ENH: add to_records() option to output NumPy string dtypes, not objects · Issue #18146 · pandas-dev/pandas (original) (raw)

DataFrame.to_records() outputs string columns with the object dtype, which is sometimes not efficient (e.g. for short, similar-length strings, or when storing with np.save()). I wrote the following function to fix this:

def to_records_plain(df):
    """Return a NumPy recarray like df.to_records() but with strings stored as bytes, not objects.
    This gives more compact storage and does not require pickling objects when saving to disk.
    Assumes all object arrays in df are strings.

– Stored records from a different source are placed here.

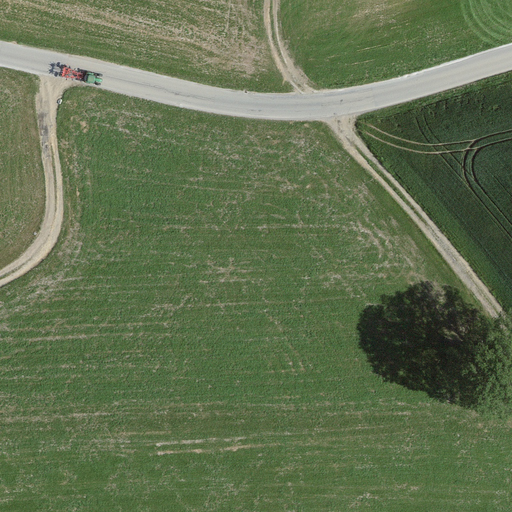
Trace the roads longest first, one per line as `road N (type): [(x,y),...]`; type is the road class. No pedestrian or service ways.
road 1 (tertiary): [(0,51),(285,107),(359,99),(511,57)]
road 2 (track): [(511,334),(291,74),(270,0)]
road 3 (track): [(0,277),(36,254),(52,226),(47,62)]
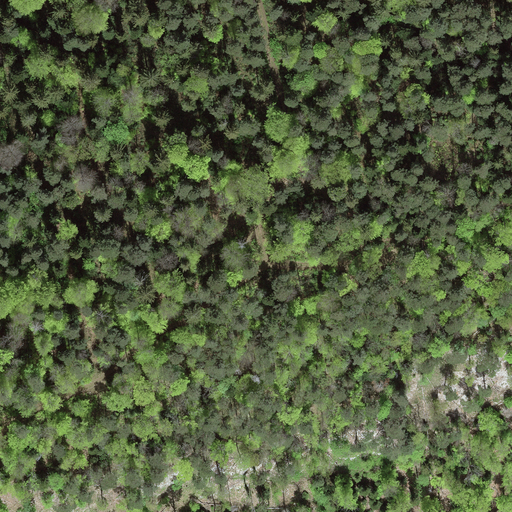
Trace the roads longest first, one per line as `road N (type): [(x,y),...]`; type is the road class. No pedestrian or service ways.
road 1 (track): [(0,434),(26,412),(93,383),(146,339),(273,261),(369,260),(511,197)]
road 2 (track): [(259,0),(286,143),(258,226),(210,299)]
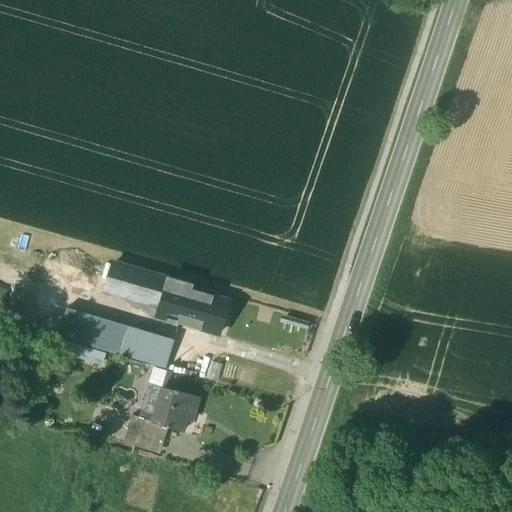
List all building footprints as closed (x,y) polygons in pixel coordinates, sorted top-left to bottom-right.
[(149,275),(115,265),(107,290),(141,300),(142,299),(149,275)] [(176,283),(149,275),(142,299),(169,306),(176,283)] [(176,283),(169,306),(182,310),(188,292),(190,287),(176,283)] [(188,292),(182,310),(179,322),(218,333),(227,304),(188,292)] [(136,326),(138,314),(108,308),(106,320),(136,326)] [(174,342),(128,328),(126,338),(120,357),(165,370),(174,342)] [(98,336),(78,330),(74,343),(94,349),(98,336)] [(126,338),(99,330),(98,336),(94,349),(120,357),(126,338)] [(199,398),(174,390),(173,392),(163,388),(152,423),(152,424),(168,429),(182,433),(188,413),(194,415),(199,398)] [(168,429),(152,424),(152,423),(132,417),(128,430),(164,441),(168,429)]
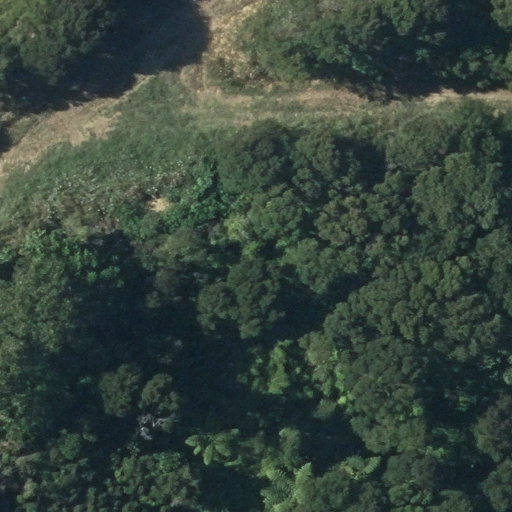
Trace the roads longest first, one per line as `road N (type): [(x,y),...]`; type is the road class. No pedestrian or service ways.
road 1 (track): [(139,74),(511,85)]
road 2 (track): [(218,0),(0,204)]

    >>> df = pd.DataFrame({'a': [1, 2], 'b': [0.5, 0.9], 'c': ['x', 'yyy']})
    >>> to_records_plain(df)
    rec.array([(0, 1,  0.5, b'x'), (1, 2,  0.9, b'yyy')], 
              dtype=[('index', '<i8'), ('a', '<i8'), ('b', '<f8'), ('c', 'S3')])
    """
    records = df.to_records()
    descr = records.dtype.descr
    for ii, (name, dtype) in enumerate(descr):
        if dtype == '|O':
            length = df[name].str.len().max()
            descr[ii] = (name, 'S{}'.format(length))

    return records.astype(descr)

I suggest exposing something like this as an option in DataFrame.to_records(). An option to convert to Unicode ('U') too would be good too (NumPy's 'S' is effectively bytes in Python 3).